■ THE TASK:
Carry none of the pictures over; write out the complete data exactly.

■ DATA SUPPLIED:
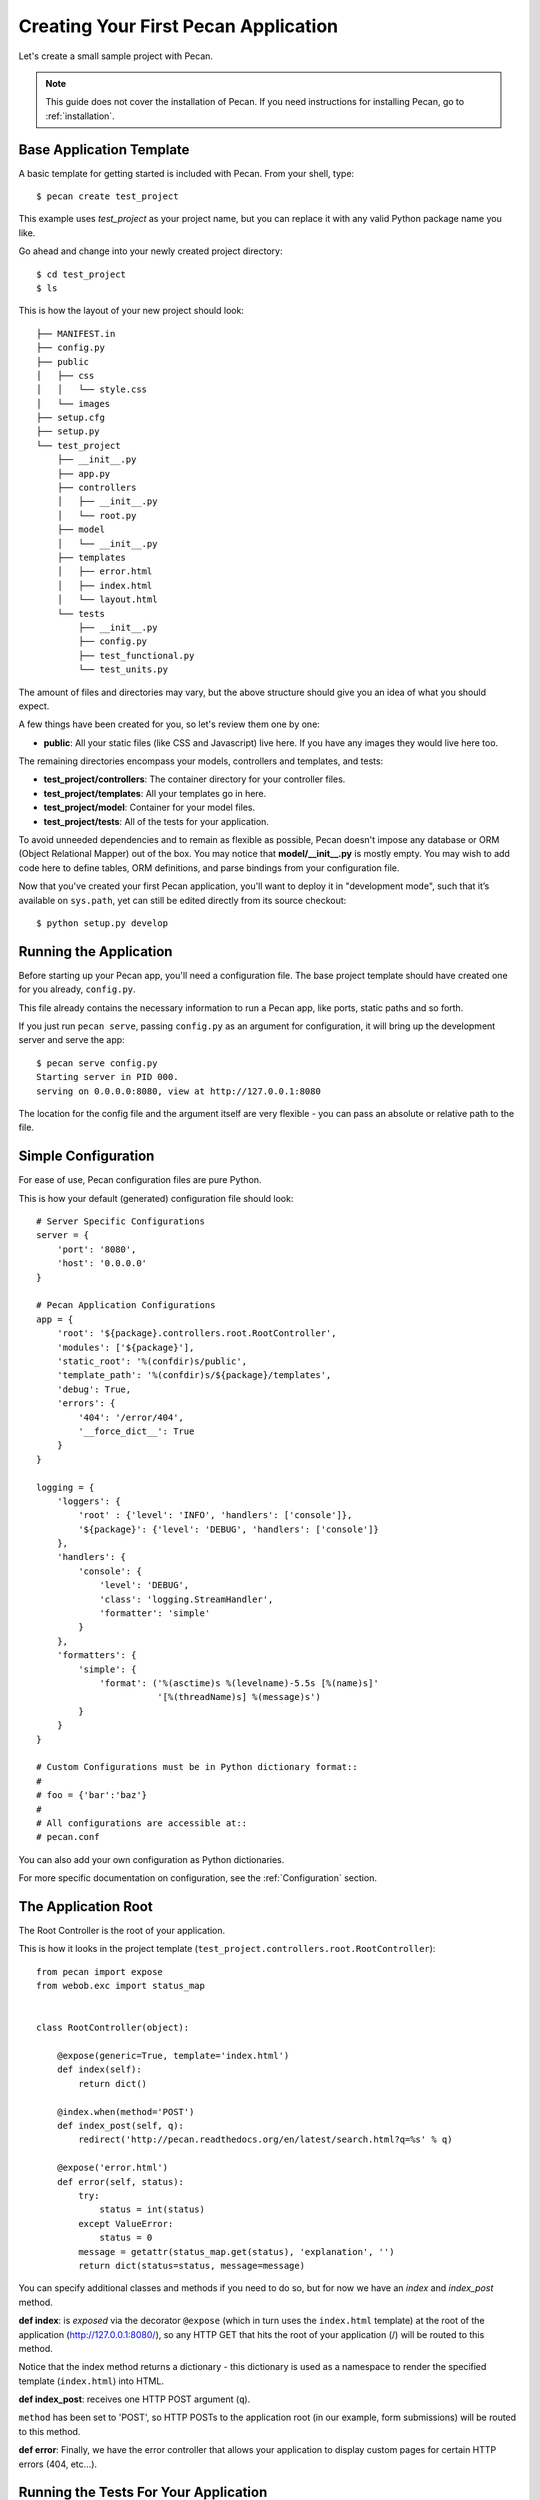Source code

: .. _quick_start:

Creating Your First Pecan Application
=====================================

Let's create a small sample project with Pecan.

.. note::
    This guide does not cover the installation of Pecan. If you need
    instructions for installing Pecan, go to :ref:`installation`.


Base Application Template
-------------------------

A basic template for getting started is included with Pecan.  From
your shell, type::

    $ pecan create test_project

This example uses *test_project* as your project name, but you can replace
it with any valid Python package name you like.

Go ahead and change into your newly created project directory::

    $ cd test_project
    $ ls

This is how the layout of your new project should look::

    ├── MANIFEST.in
    ├── config.py
    ├── public
    │   ├── css
    │   │   └── style.css
    │   └── images
    ├── setup.cfg
    ├── setup.py
    └── test_project
        ├── __init__.py
        ├── app.py
        ├── controllers
        │   ├── __init__.py
        │   └── root.py
        ├── model
        │   └── __init__.py
        ├── templates
        │   ├── error.html
        │   ├── index.html
        │   └── layout.html
        └── tests
            ├── __init__.py
            ├── config.py
            ├── test_functional.py
            └── test_units.py

The amount of files and directories may vary, but the above structure should
give you an idea of what you should expect.

A few things have been created for you, so let's review them one by one:

* **public**: All your static files (like CSS and Javascript) live here. If you
  have any images they would live here too.


The remaining directories encompass your models, controllers and templates, and
tests:

*  **test_project/controllers**:  The container directory for your controller files.
*  **test_project/templates**:    All your templates go in here.
*  **test_project/model**:        Container for your model files.
*  **test_project/tests**:        All of the tests for your application.

To avoid unneeded dependencies and to remain as flexible as possible, Pecan
doesn't impose any database or ORM (Object Relational Mapper) out of the box. 
You may notice that **model/__init__.py** is mostly empty.  You may wish to add 
code here to define tables, ORM definitions, and parse bindings from your 
configuration file.

Now that you've created your first Pecan application, you'll want to deploy it
in "development mode", such that it’s available on ``sys.path``, yet can still
be edited directly from its source checkout::

    $ python setup.py develop

.. _running_application:

Running the Application
-----------------------
Before starting up your Pecan app, you'll need a configuration file.  The
base project template should have created one for you already, ``config.py``.

This file already contains the necessary information to run a Pecan app, like
ports, static paths and so forth. 

If you just run ``pecan serve``, passing ``config.py`` as an argument for
configuration, it will bring up the development server and serve the app::

    $ pecan serve config.py 
    Starting server in PID 000.
    serving on 0.0.0.0:8080, view at http://127.0.0.1:8080

    
The location for the config file and the argument itself are very flexible - 
you can pass an absolute or relative path to the file.


Simple Configuration
--------------------
For ease of use, Pecan configuration files are pure Python.

This is how your default (generated) configuration file should look::

    # Server Specific Configurations
    server = {
        'port': '8080',
        'host': '0.0.0.0'
    }

    # Pecan Application Configurations
    app = {
        'root': '${package}.controllers.root.RootController',
        'modules': ['${package}'],
        'static_root': '%(confdir)s/public', 
        'template_path': '%(confdir)s/${package}/templates',
        'debug': True,
        'errors': {
            '404': '/error/404',
            '__force_dict__': True
        }
    }

    logging = {
        'loggers': {
            'root' : {'level': 'INFO', 'handlers': ['console']},
            '${package}': {'level': 'DEBUG', 'handlers': ['console']}
        },
        'handlers': {
            'console': {
                'level': 'DEBUG',
                'class': 'logging.StreamHandler',
                'formatter': 'simple'
            }
        },
        'formatters': {
            'simple': {
                'format': ('%(asctime)s %(levelname)-5.5s [%(name)s]'
                           '[%(threadName)s] %(message)s')
            }
        }
    }

    # Custom Configurations must be in Python dictionary format::
    #
    # foo = {'bar':'baz'}
    #
    # All configurations are accessible at::
    # pecan.conf

You can also add your own configuration as Python dictionaries.

For more specific documentation on configuration, see the :ref:`Configuration`
section.

    
The Application Root
--------------------
The Root Controller is the root of your application.

This is how it looks in the project template
(``test_project.controllers.root.RootController``)::

    from pecan import expose
    from webob.exc import status_map


    class RootController(object):

        @expose(generic=True, template='index.html')
        def index(self):
            return dict()

        @index.when(method='POST')
        def index_post(self, q):
            redirect('http://pecan.readthedocs.org/en/latest/search.html?q=%s' % q)

        @expose('error.html')
        def error(self, status):
            try:
                status = int(status)
            except ValueError:
                status = 0
            message = getattr(status_map.get(status), 'explanation', '')
            return dict(status=status, message=message)


You can specify additional classes and methods if you need to do so, but for 
now we have an *index* and *index_post* method.

**def index**: is *exposed* via the decorator ``@expose`` (which in turn uses the
``index.html`` template) at the root of the application (http://127.0.0.1:8080/),
so any HTTP GET that hits the root of your application (/) will be routed to
this method.

Notice that the index method returns a dictionary - this dictionary is used as
a namespace to render the specified template (``index.html``) into HTML.

**def index_post**: receives one HTTP POST argument (``q``).

``method`` has been set to 'POST', so HTTP POSTs to the application root (in
our example, form submissions) will be routed to this method.

**def error**: Finally, we have the error controller that allows your application to 
display custom pages for certain HTTP errors (404, etc...).

Running the Tests For Your Application
--------------------------------------
Your application comes with a few example tests that you can run, replace, and
add to.  To run them::

    $ python setup.py test -q
    running test
    running egg_info
    writing requirements to sam.egg-info/requires.txt
    writing sam.egg-info/PKG-INFO
    writing top-level names to sam.egg-info/top_level.txt
    writing dependency_links to sam.egg-info/dependency_links.txt
    reading manifest file 'sam.egg-info/SOURCES.txt'
    reading manifest template 'MANIFEST.in'
    writing manifest file 'sam.egg-info/SOURCES.txt'
    running build_ext
    ....
    ----------------------------------------------------------------------
    Ran 4 tests in 0.009s

    OK

The tests themselves can be found in the ``tests`` module in your project.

■ WRITTEN RESPONSE:
Source code

: .. _quick_start:

Creating Your First Pecan Application
=====================================

Let's create a small sample project with Pecan.

.. note::
    This guide does not cover the installation of Pecan. If you need
    instructions for installing Pecan, go to :ref:`installation`.


Base Application Template
-------------------------

A basic template for getting started is included with Pecan.  From
your shell, type::

    $ pecan create test_project

This example uses *test_project* as your project name, but you can replace
it with any valid Python package name you like.

Go ahead and change into your newly created project directory::

    $ cd test_project
    $ ls

This is how the layout of your new project should look::

    ├── MANIFEST.in
    ├── config.py
    ├── public
    │   ├── css
    │   │   └── style.css
    │   └── images
    ├── setup.cfg
    ├── setup.py
    └── test_project
        ├── __init__.py
        ├── app.py
        ├── controllers
        │   ├── __init__.py
        │   └── root.py
        ├── model
        │   └── __init__.py
        ├── templates
        │   ├── error.html
        │   ├── index.html
        │   └── layout.html
        └── tests
            ├── __init__.py
            ├── config.py
            ├── test_functional.py
            └── test_units.py

The amount of files and directories may vary, but the above structure should
give you an idea of what you should expect.

A few things have been created for you, so let's review them one by one:

* **public**: All your static files (like CSS and Javascript) live here. If you
  have any images they would live here too.


The remaining directories encompass your models, controllers and templates, and
tests:

*  **test_project/controllers**:  The container directory for your controller files.
*  **test_project/templates**:    All your templates go in here.
*  **test_project/model**:        Container for your model files.
*  **test_project/tests**:        All of the tests for your application.

To avoid unneeded dependencies and to remain as flexible as possible, Pecan
doesn't impose any database or ORM (Object Relational Mapper) out of the box. 
You may notice that **model/__init__.py** is mostly empty.  You may wish to add 
code here to define tables, ORM definitions, and parse bindings from your 
configuration file.

Now that you've created your first Pecan application, you'll want to deploy it
in "development mode", such that it’s available on ``sys.path``, yet can still
be edited directly from its source checkout::

    $ python setup.py develop

.. _running_application:

Running the Application
-----------------------
Before starting up your Pecan app, you'll need a configuration file.  The
base project template should have created one for you already, ``config.py``.

This file already contains the necessary information to run a Pecan app, like
ports, static paths and so forth. 

If you just run ``pecan serve``, passing ``config.py`` as an argument for
configuration, it will bring up the development server and serve the app::

    $ pecan serve config.py 
    Starting server in PID 000.
    serving on 0.0.0.0:8080, view at http://127.0.0.1:8080

    
The location for the config file and the argument itself are very flexible - 
you can pass an absolute or relative path to the file.


Simple Configuration
--------------------
For ease of use, Pecan configuration files are pure Python.

This is how your default (generated) configuration file should look::

    # Server Specific Configurations
    server = {
        'port': '8080',
        'host': '0.0.0.0'
    }

    # Pecan Application Configurations
    app = {
        'root': '${package}.controllers.root.RootController',
        'modules': ['${package}'],
        'static_root': '%(confdir)s/public', 
        'template_path': '%(confdir)s/${package}/templates',
        'debug': True,
        'errors': {
            '404': '/error/404',
            '__force_dict__': True
        }
    }

    logging = {
        'loggers': {
            'root' : {'level': 'INFO', 'handlers': ['console']},
            '${package}': {'level': 'DEBUG', 'handlers': ['console']}
        },
        'handlers': {
            'console': {
                'level': 'DEBUG',
                'class': 'logging.StreamHandler',
                'formatter': 'simple'
            }
        },
        'formatters': {
            'simple': {
                'format': ('%(asctime)s %(levelname)-5.5s [%(name)s]'
                           '[%(threadName)s] %(message)s')
            }
        }
    }

    # Custom Configurations must be in Python dictionary format::
    #
    # foo = {'bar':'baz'}
    #
    # All configurations are accessible at::
    # pecan.conf

You can also add your own configuration as Python dictionaries.

For more specific documentation on configuration, see the :ref:`Configuration`
section.

    
The Application Root
--------------------
The Root Controller is the root of your application.

This is how it looks in the project template
(``test_project.controllers.root.RootController``)::

    from pecan import expose
    from webob.exc import status_map


    class RootController(object):

        @expose(generic=True, template='index.html')
        def index(self):
            return dict()

        @index.when(method='POST')
        def index_post(self, q):
            redirect('http://pecan.readthedocs.org/en/latest/search.html?q=%s' % q)

        @expose('error.html')
        def error(self, status):
            try:
                status = int(status)
            except ValueError:
                status = 0
            message = getattr(status_map.get(status), 'explanation', '')
            return dict(status=status, message=message)


You can specify additional classes and methods if you need to do so, but for 
now we have an *index* and *index_post* method.

**def index**: is *exposed* via the decorator ``@expose`` (which in turn uses the
``index.html`` template) at the root of the application (http://127.0.0.1:8080/),
so any HTTP GET that hits the root of your application (/) will be routed to
this method.

Notice that the index method returns a dictionary - this dictionary is used as
a namespace to render the specified template (``index.html``) into HTML.

**def index_post**: receives one HTTP POST argument (``q``).

``method`` has been set to 'POST', so HTTP POSTs to the application root (in
our example, form submissions) will be routed to this method.

**def error**: Finally, we have the error controller that allows your application to 
display custom pages for certain HTTP errors (404, etc...).

Running the Tests For Your Application
--------------------------------------
Your application comes with a few example tests that you can run, replace, and
add to.  To run them::

    $ python setup.py test -q
    running test
    running egg_info
    writing requirements to sam.egg-info/requires.txt
    writing sam.egg-info/PKG-INFO
    writing top-level names to sam.egg-info/top_level.txt
    writing dependency_links to sam.egg-info/dependency_links.txt
    reading manifest file 'sam.egg-info/SOURCES.txt'
    reading manifest template 'MANIFEST.in'
    writing manifest file 'sam.egg-info/SOURCES.txt'
    running build_ext
    ....
    ----------------------------------------------------------------------
    Ran 4 tests in 0.009s

    OK

The tests themselves can be found in the ``tests`` module in your project.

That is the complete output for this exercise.